▸ Dataset extract
== == ==

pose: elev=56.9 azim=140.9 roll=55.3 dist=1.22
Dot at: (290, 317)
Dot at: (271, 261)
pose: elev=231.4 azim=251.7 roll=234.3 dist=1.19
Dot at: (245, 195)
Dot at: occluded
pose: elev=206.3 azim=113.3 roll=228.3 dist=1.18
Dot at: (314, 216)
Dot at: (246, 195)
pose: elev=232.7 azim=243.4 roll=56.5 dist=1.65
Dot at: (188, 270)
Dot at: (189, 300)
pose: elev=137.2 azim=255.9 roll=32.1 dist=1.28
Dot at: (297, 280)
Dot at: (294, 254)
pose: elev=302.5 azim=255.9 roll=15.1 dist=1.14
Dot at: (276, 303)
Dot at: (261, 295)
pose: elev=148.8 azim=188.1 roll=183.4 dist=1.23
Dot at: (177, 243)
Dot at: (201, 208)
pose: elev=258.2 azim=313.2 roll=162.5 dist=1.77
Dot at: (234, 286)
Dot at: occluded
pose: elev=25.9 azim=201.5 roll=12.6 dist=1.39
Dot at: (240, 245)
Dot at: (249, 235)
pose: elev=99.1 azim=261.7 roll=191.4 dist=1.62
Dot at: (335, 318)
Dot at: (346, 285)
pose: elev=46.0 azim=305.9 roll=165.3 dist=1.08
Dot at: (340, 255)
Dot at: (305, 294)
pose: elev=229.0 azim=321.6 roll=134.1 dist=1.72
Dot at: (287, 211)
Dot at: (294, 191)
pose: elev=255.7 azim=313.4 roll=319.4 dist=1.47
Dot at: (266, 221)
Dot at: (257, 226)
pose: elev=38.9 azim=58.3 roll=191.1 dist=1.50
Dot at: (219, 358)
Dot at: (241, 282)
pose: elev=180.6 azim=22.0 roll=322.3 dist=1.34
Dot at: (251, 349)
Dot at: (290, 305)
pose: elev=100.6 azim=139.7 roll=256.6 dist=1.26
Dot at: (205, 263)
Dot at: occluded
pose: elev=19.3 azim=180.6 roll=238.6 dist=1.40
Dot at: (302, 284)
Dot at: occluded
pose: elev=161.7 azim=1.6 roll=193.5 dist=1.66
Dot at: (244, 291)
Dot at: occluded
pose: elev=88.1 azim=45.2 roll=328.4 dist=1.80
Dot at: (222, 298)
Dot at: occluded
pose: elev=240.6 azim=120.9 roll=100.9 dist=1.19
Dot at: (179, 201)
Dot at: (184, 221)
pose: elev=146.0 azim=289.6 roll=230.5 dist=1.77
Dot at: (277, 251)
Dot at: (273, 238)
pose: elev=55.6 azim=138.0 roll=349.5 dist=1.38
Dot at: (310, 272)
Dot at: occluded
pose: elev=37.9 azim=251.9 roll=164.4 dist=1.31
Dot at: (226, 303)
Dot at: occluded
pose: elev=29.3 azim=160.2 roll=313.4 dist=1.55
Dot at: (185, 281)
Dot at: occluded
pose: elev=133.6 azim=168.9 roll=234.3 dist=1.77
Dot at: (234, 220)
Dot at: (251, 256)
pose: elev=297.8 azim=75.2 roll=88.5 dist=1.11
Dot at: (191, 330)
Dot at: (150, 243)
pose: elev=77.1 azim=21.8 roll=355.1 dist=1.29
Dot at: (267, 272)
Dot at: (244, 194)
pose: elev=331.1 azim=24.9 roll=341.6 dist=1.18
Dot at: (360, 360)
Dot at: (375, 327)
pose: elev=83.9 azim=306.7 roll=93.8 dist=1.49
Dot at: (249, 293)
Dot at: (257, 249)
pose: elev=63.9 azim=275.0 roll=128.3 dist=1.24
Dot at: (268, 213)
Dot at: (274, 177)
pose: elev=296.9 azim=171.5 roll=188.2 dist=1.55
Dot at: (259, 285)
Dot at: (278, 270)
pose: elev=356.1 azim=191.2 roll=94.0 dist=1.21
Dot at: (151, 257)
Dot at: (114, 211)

== == ==

▸ Exercise instructions
Reproduce all of the entries above word for word, keeping every line as it appears.

▸ Exercise answer
pose: elev=56.9 azim=140.9 roll=55.3 dist=1.22
Dot at: (290, 317)
Dot at: (271, 261)
pose: elev=231.4 azim=251.7 roll=234.3 dist=1.19
Dot at: (245, 195)
Dot at: occluded
pose: elev=206.3 azim=113.3 roll=228.3 dist=1.18
Dot at: (314, 216)
Dot at: (246, 195)
pose: elev=232.7 azim=243.4 roll=56.5 dist=1.65
Dot at: (188, 270)
Dot at: (189, 300)
pose: elev=137.2 azim=255.9 roll=32.1 dist=1.28
Dot at: (297, 280)
Dot at: (294, 254)
pose: elev=302.5 azim=255.9 roll=15.1 dist=1.14
Dot at: (276, 303)
Dot at: (261, 295)
pose: elev=148.8 azim=188.1 roll=183.4 dist=1.23
Dot at: (177, 243)
Dot at: (201, 208)
pose: elev=258.2 azim=313.2 roll=162.5 dist=1.77
Dot at: (234, 286)
Dot at: occluded
pose: elev=25.9 azim=201.5 roll=12.6 dist=1.39
Dot at: (240, 245)
Dot at: (249, 235)
pose: elev=99.1 azim=261.7 roll=191.4 dist=1.62
Dot at: (335, 318)
Dot at: (346, 285)
pose: elev=46.0 azim=305.9 roll=165.3 dist=1.08
Dot at: (340, 255)
Dot at: (305, 294)
pose: elev=229.0 azim=321.6 roll=134.1 dist=1.72
Dot at: (287, 211)
Dot at: (294, 191)
pose: elev=255.7 azim=313.4 roll=319.4 dist=1.47
Dot at: (266, 221)
Dot at: (257, 226)
pose: elev=38.9 azim=58.3 roll=191.1 dist=1.50
Dot at: (219, 358)
Dot at: (241, 282)
pose: elev=180.6 azim=22.0 roll=322.3 dist=1.34
Dot at: (251, 349)
Dot at: (290, 305)
pose: elev=100.6 azim=139.7 roll=256.6 dist=1.26
Dot at: (205, 263)
Dot at: occluded
pose: elev=19.3 azim=180.6 roll=238.6 dist=1.40
Dot at: (302, 284)
Dot at: occluded
pose: elev=161.7 azim=1.6 roll=193.5 dist=1.66
Dot at: (244, 291)
Dot at: occluded
pose: elev=88.1 azim=45.2 roll=328.4 dist=1.80
Dot at: (222, 298)
Dot at: occluded
pose: elev=240.6 azim=120.9 roll=100.9 dist=1.19
Dot at: (179, 201)
Dot at: (184, 221)
pose: elev=146.0 azim=289.6 roll=230.5 dist=1.77
Dot at: (277, 251)
Dot at: (273, 238)
pose: elev=55.6 azim=138.0 roll=349.5 dist=1.38
Dot at: (310, 272)
Dot at: occluded
pose: elev=37.9 azim=251.9 roll=164.4 dist=1.31
Dot at: (226, 303)
Dot at: occluded
pose: elev=29.3 azim=160.2 roll=313.4 dist=1.55
Dot at: (185, 281)
Dot at: occluded
pose: elev=133.6 azim=168.9 roll=234.3 dist=1.77
Dot at: (234, 220)
Dot at: (251, 256)
pose: elev=297.8 azim=75.2 roll=88.5 dist=1.11
Dot at: (191, 330)
Dot at: (150, 243)
pose: elev=77.1 azim=21.8 roll=355.1 dist=1.29
Dot at: (267, 272)
Dot at: (244, 194)
pose: elev=331.1 azim=24.9 roll=341.6 dist=1.18
Dot at: (360, 360)
Dot at: (375, 327)
pose: elev=83.9 azim=306.7 roll=93.8 dist=1.49
Dot at: (249, 293)
Dot at: (257, 249)
pose: elev=63.9 azim=275.0 roll=128.3 dist=1.24
Dot at: (268, 213)
Dot at: (274, 177)
pose: elev=296.9 azim=171.5 roll=188.2 dist=1.55
Dot at: (259, 285)
Dot at: (278, 270)
pose: elev=356.1 azim=191.2 roll=94.0 dist=1.21
Dot at: (151, 257)
Dot at: (114, 211)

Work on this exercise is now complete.